## Exercise aim
When a line in the data below includes "bottom", pick it out and copy it.

[Stored data]
=== Section Start ===

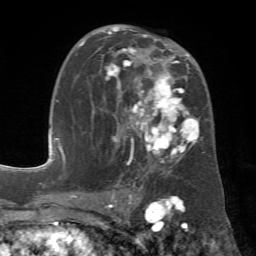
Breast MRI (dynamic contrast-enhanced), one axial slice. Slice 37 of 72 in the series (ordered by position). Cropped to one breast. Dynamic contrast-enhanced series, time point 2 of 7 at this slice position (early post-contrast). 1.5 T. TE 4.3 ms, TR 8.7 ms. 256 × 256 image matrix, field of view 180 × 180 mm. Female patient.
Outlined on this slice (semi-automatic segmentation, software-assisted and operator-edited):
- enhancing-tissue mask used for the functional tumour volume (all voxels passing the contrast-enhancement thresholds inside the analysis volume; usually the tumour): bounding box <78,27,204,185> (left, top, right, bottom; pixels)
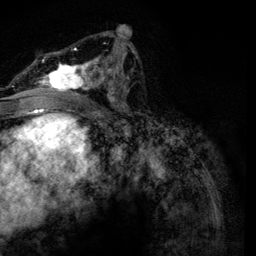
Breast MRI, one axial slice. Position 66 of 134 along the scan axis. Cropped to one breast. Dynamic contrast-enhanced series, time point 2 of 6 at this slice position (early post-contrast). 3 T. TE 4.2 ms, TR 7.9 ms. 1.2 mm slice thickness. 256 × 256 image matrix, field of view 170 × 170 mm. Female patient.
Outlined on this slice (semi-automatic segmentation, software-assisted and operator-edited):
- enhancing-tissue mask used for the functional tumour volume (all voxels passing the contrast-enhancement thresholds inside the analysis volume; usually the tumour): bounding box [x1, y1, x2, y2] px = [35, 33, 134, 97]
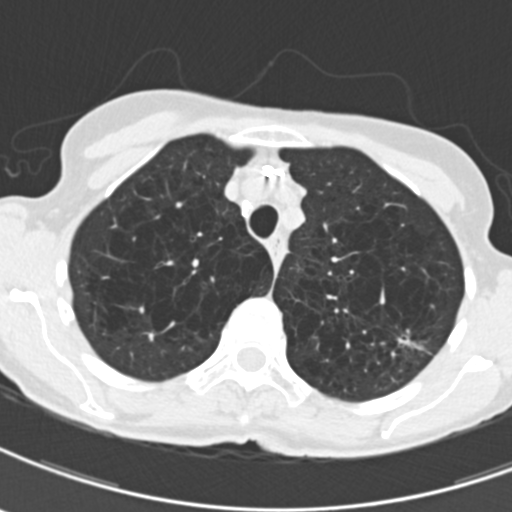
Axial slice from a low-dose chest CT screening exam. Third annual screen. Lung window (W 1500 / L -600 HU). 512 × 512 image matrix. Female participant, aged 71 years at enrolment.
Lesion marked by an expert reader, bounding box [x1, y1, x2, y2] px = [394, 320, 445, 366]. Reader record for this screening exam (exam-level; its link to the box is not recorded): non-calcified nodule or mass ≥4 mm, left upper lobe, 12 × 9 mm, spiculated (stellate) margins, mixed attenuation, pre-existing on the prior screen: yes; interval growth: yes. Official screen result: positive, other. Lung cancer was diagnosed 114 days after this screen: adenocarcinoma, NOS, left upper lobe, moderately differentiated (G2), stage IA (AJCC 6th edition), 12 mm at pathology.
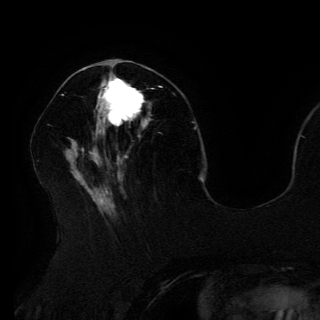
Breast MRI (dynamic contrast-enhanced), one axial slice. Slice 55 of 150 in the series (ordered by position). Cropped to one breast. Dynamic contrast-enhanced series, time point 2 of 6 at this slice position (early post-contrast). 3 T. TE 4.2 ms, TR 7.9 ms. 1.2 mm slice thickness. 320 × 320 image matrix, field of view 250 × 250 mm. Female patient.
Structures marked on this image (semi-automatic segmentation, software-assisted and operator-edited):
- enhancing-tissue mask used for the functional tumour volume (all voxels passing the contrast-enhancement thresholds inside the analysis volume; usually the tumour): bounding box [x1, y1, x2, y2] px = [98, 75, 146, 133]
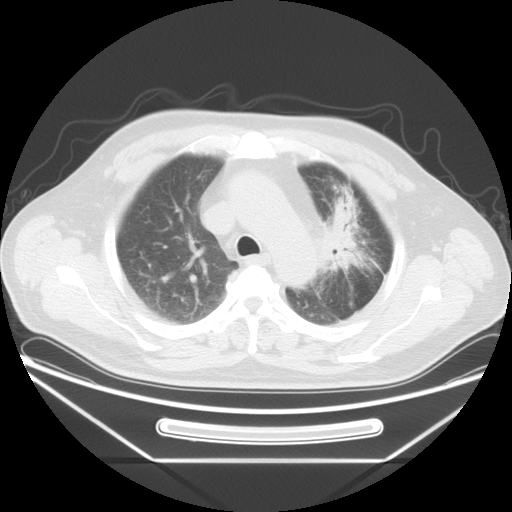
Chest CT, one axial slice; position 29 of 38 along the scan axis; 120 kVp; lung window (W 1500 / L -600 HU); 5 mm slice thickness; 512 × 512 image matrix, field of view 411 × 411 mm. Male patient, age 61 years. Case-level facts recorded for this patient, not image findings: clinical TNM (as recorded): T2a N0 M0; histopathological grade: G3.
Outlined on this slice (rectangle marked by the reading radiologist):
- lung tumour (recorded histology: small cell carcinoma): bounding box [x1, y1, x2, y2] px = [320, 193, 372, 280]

=== Section End ===
=== Section Start ===

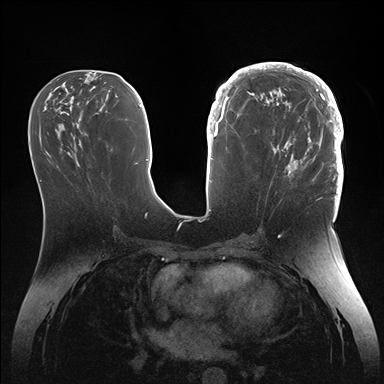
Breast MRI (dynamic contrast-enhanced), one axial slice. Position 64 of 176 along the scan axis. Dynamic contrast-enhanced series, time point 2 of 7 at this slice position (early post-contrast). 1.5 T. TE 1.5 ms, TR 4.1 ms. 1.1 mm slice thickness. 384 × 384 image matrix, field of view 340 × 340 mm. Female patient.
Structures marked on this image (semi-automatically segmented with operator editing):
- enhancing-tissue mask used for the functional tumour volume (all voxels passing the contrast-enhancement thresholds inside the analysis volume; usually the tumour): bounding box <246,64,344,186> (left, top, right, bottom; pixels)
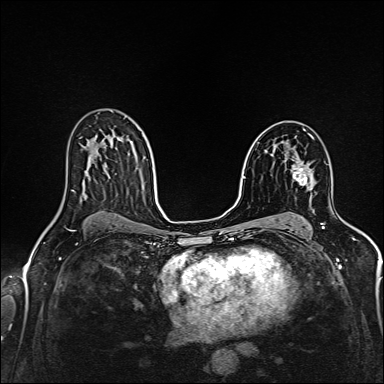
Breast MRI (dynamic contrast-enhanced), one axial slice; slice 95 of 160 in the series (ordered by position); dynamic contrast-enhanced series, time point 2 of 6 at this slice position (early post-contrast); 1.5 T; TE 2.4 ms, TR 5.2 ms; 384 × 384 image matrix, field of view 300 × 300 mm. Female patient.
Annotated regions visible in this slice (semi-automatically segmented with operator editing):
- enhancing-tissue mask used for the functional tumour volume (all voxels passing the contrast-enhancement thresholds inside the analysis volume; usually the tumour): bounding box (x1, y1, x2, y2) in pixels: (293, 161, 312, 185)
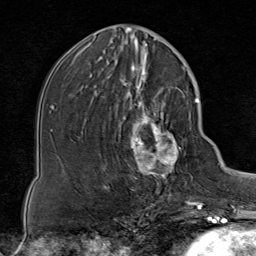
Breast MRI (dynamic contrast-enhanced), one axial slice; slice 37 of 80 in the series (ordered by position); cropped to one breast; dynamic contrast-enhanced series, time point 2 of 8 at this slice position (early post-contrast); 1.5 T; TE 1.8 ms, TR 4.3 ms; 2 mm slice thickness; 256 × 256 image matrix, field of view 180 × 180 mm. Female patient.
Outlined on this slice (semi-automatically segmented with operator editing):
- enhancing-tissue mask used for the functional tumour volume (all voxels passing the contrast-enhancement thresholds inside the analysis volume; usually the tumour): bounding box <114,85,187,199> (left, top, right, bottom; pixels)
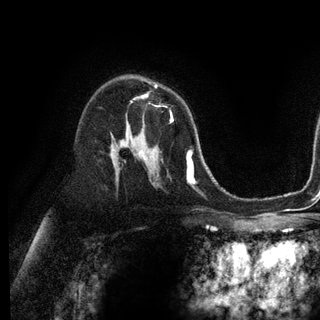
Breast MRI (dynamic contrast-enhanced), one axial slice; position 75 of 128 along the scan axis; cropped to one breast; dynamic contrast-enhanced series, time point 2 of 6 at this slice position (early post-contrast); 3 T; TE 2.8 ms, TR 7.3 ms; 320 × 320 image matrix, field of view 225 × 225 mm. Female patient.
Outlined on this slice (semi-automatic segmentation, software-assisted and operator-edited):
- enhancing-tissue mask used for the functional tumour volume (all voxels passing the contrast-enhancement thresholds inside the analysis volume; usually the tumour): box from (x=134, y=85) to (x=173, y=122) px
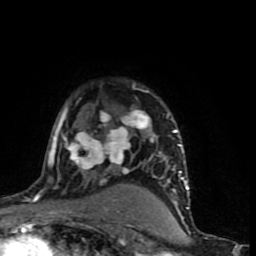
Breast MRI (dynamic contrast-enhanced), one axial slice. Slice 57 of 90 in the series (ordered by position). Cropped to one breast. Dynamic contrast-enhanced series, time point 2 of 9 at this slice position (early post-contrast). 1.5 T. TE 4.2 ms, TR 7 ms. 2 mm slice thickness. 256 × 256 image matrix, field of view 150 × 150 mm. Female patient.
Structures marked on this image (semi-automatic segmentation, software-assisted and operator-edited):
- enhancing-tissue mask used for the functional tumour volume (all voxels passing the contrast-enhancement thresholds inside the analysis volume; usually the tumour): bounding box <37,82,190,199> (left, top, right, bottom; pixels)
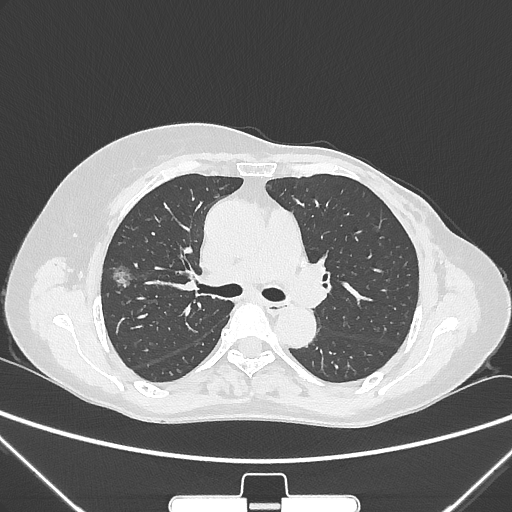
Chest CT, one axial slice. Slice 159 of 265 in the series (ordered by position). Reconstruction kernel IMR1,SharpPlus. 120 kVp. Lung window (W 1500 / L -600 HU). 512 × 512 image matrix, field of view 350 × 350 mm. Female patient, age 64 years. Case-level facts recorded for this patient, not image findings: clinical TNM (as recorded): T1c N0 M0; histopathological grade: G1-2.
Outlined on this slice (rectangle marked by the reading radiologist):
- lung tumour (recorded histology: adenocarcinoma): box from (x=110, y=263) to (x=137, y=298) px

=== Section End ===

## Output of the task
- enhancing-tissue mask used for the functional tumour volume (all voxels passing the contrast-enhancement thresholds inside the analysis volume; usually the tumour): bounding box <78,27,204,185> (left, top, right, bottom; pixels)
- enhancing-tissue mask used for the functional tumour volume (all voxels passing the contrast-enhancement thresholds inside the analysis volume; usually the tumour): bounding box <246,64,344,186> (left, top, right, bottom; pixels)
- enhancing-tissue mask used for the functional tumour volume (all voxels passing the contrast-enhancement thresholds inside the analysis volume; usually the tumour): bounding box <114,85,187,199> (left, top, right, bottom; pixels)
- enhancing-tissue mask used for the functional tumour volume (all voxels passing the contrast-enhancement thresholds inside the analysis volume; usually the tumour): bounding box <37,82,190,199> (left, top, right, bottom; pixels)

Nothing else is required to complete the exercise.